手術室ではさまざまな単回使用製品が取り扱われています。ナース専科では、そのなかでも特に看護師が深くかかわる保温用ブランケット、温風式加温装置用ブランケット、体温測定用センサー・プローブの単回使用の状況についてアンケートを実施しました。その結果をもとに手術看護認定看護師のみなさんに、単回使用製品の取り扱いについてお勤めの医療機関での実際の使用状況、再使用についての認識などについて話し合っていただきました。


座談会参加者
都内大学病院勤務 手術看護認定看護師 Aさん
関東近郊大学病院勤務 手術看護認定看護師 Bさん
地方大学病院勤務 手術看護認定看護師 Cさん
一般病院勤務 手術看護認定看護師 Dさん

アンケート結果に「衝撃」と「納得」という感想

—— スリーエム ジャパン株式会社との協賛で実施した「COVID-19パンデミックを迎えて考える、手術室での”あるべき”単回使用」のアンケート結果を見て、どのように感じられましたか。


Aさん 単回使用製品をリユースしている病院があることは知っていましたが、このコロナ禍でのアンケート調査にも関わらず、こんなにもリユースされているという現状を数値で見ると「衝撃的」でした。


Cさん 私は「そうだろうな。これぐらいの数字だろうな」という感じがしました。


Bさん 私も同じくそれほど驚きはなかったです。ただ、単回使用製品をリユースするリスクを認識している看護師が「6割強」との結果でしたが、もう少し高いかと思っていました。また、このコロナ禍で病院の収益も下がっているので、単回使用をしている施設は少ないのかなとも思います。
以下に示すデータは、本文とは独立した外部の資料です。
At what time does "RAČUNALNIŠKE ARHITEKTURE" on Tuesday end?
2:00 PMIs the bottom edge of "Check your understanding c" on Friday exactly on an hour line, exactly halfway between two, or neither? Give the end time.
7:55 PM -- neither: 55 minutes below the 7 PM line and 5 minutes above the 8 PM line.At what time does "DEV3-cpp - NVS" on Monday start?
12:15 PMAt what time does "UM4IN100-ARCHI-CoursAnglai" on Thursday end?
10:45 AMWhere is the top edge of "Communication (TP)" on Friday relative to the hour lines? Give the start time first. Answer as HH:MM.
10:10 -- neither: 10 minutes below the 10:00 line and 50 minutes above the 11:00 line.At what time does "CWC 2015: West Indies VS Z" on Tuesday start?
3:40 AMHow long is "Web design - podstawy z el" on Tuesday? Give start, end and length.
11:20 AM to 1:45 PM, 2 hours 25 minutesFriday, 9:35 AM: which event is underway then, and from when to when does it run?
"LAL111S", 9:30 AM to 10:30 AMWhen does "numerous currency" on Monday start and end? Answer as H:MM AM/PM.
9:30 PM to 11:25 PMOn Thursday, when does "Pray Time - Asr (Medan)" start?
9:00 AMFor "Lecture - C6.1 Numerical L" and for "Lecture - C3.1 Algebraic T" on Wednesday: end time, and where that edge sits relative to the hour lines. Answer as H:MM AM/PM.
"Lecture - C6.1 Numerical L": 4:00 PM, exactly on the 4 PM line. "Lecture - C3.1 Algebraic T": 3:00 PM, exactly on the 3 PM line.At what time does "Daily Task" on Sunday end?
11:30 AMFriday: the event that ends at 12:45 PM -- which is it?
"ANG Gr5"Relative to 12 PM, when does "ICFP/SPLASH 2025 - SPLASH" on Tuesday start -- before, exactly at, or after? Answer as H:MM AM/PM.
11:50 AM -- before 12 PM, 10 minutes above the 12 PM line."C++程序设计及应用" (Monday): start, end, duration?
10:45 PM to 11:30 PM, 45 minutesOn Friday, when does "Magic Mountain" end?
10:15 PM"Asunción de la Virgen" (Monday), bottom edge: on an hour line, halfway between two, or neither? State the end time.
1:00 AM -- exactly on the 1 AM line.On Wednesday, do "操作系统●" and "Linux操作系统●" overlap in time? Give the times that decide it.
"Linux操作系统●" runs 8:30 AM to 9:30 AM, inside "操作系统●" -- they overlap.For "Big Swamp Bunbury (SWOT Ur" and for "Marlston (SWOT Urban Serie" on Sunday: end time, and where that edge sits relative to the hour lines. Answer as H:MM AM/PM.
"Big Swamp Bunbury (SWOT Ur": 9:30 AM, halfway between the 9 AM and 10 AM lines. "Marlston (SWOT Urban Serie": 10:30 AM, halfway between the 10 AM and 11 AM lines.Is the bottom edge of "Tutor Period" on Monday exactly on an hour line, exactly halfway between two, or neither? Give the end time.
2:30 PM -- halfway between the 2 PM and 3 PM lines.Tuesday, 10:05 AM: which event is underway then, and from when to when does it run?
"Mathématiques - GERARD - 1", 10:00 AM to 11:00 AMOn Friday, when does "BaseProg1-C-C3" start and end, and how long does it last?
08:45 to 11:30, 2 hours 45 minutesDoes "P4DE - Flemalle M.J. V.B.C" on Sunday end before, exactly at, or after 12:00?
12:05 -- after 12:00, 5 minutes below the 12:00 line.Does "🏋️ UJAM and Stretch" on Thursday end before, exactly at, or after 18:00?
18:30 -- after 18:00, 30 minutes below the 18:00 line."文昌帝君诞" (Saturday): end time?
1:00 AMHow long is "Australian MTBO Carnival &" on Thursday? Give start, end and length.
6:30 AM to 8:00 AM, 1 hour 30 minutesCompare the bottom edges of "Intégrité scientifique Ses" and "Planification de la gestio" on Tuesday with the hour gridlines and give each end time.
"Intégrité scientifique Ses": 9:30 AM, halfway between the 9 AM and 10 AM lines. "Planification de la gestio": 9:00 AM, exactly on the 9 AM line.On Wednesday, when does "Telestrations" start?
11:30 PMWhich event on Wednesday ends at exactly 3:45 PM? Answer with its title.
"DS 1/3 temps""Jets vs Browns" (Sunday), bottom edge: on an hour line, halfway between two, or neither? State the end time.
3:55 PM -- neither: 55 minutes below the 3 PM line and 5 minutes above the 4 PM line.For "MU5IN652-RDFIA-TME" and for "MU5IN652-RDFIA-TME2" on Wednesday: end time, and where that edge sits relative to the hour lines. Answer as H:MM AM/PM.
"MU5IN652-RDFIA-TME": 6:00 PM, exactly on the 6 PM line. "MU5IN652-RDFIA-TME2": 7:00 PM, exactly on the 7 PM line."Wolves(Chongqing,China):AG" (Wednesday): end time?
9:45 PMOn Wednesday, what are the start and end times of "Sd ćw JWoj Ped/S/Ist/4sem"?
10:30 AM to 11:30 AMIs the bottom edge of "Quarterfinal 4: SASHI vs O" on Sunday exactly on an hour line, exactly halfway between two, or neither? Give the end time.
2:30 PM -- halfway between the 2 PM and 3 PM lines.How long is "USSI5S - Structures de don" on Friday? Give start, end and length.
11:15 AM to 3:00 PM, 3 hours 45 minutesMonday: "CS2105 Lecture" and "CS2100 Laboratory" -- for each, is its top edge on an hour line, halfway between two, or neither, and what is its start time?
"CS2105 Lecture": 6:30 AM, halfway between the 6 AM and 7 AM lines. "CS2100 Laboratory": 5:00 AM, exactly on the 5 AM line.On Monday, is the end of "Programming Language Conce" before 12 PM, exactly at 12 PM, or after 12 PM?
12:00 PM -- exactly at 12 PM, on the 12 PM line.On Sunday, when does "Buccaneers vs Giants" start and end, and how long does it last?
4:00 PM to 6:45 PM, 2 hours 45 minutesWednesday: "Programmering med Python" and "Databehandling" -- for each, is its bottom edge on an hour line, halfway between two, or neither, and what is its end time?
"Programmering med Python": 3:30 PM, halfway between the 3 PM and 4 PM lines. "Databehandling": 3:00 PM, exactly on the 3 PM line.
Dさん 私のところでも、一部の単回使用製品をリユースしているので、アンケートの結果を見ると、当院のスタッフの意識も同じような感じかなと思いました。


—— アンケートでは、COVID-19感染拡大前と比べると、やや適正な単回使用が増え、鎮静化したらまた少し単回使用が減るのではという結果が出ています。皆さんの施設では、このコロナ禍で、感染管理/対策の意識はどのように変わってきているのでしょうか。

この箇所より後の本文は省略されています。